The following article generally describes how documents and the artifacts created during processing are represented in the MTAP Framework.

Event

The top level data object is an Event. An event’s primary function is to store documents, it functions as a dictionary / mapping of names to documents. Events are stored on a service called the “events service” which stores and provides the data associated with an event for the lifetime of the event. The event is primarily identified by a unique event_id.

Document

A Document is text and a mapping of names to LabelIndex objects.

Label

A label is span of text that the system has assigned some kind of importance or meaning. Examples could be sentences, part of speech tags, named entities, sections, identified concepts, or higher level semantic structures.

LabelIndex

A LabelIndex is a set of meaningful locations in text and associated properties. It provides filtering and navigation of its labels, which are stored as an array sorted by the label’s location in text.

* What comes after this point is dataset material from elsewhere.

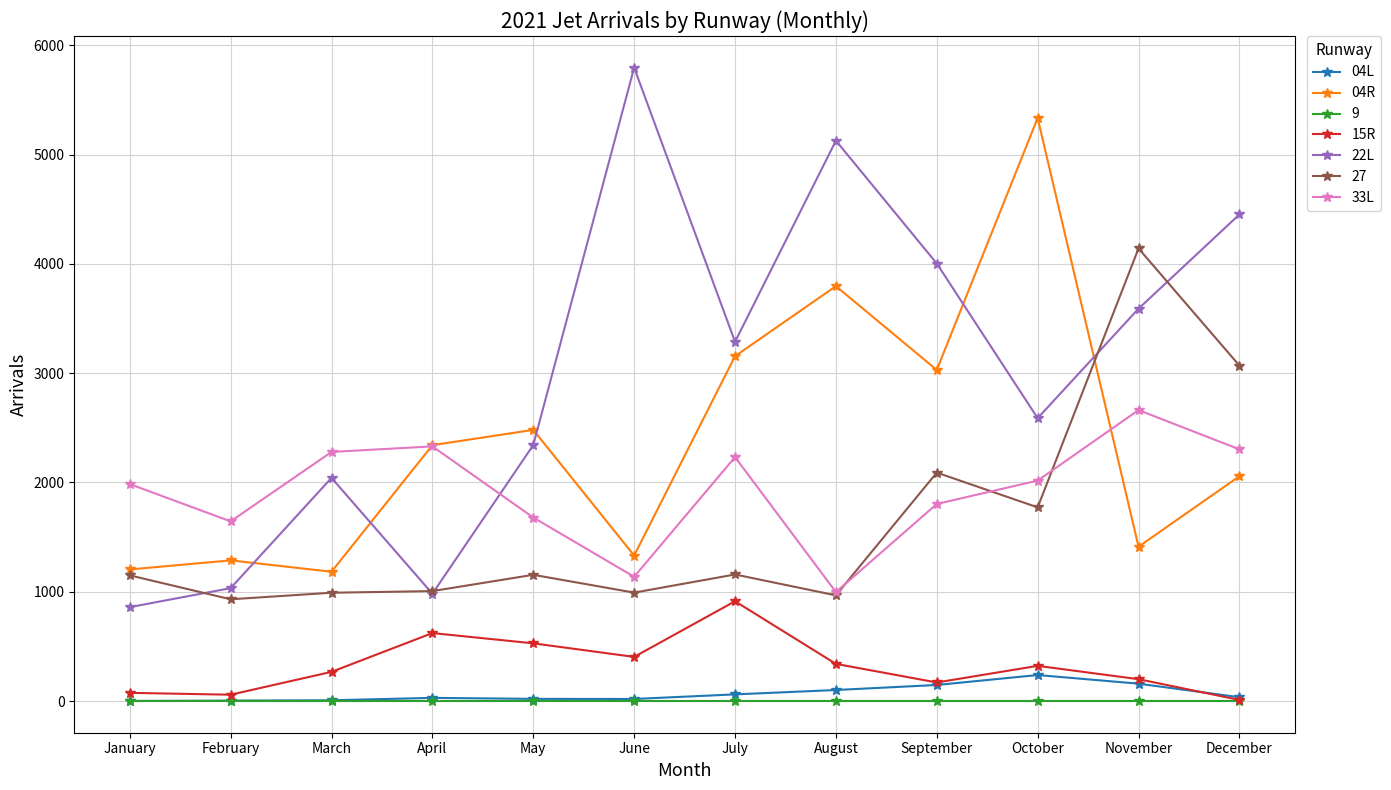

How many times do 22L and 04R cross each other?

5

Using the event service, MTAP allows processors to retrieve and use labels created by upstream components.

For concurrency reasons, label indices are immutable once added to a document and a document’s text cannot be modified.

Python

for sentence in document.get_label_index('sentences'):
  # do work on the sentence

Java

for (GenericLabel sentence : document.getLabelIndex("sentences")) {
  // do work on the sentence
}

Labeler

The Labeler is an object or function that is used to create a new label index on the document. It collects labels from the processing component and uploads them to the events service.

Python

with document.labeler('sentences') as sentence:
  for sentence in detect_sentences(document.text):
    sentence(sentence.start_index, sentence.end_index)

Java

try (Labeler<GenericLabel> sentencesLabeler = document.getLabeler("sentences")) {
      for (Span span : SentenceDetector.detectSentences(document.getText())) {
        sentencesLabeler.add(
          GenericLabel.newBuilder(span.start(), span.end()).build()
        );
      }
    }

After their context manager (with in Python) or try-with-resources (try in Java) blocks are exited the labelers will automatically finalize and upload the labels to the events service for usage in downstream components.

Events Service

The events service is a gRPC service that provides the interface for storing and retrieving events and their associated data during processing. The events service is used between processors to share artifacts of text processing.

Most of the interaction with the events service is abstracted by implementations of the Document and Event classes by the respective Python and Java frameworks, but as a gRPC service the events service can be interacted with at a lower level from any language that has a gRPC implementation. MTAP also provides a RESTful API gateway that can be used to make REST requests against the Events Service.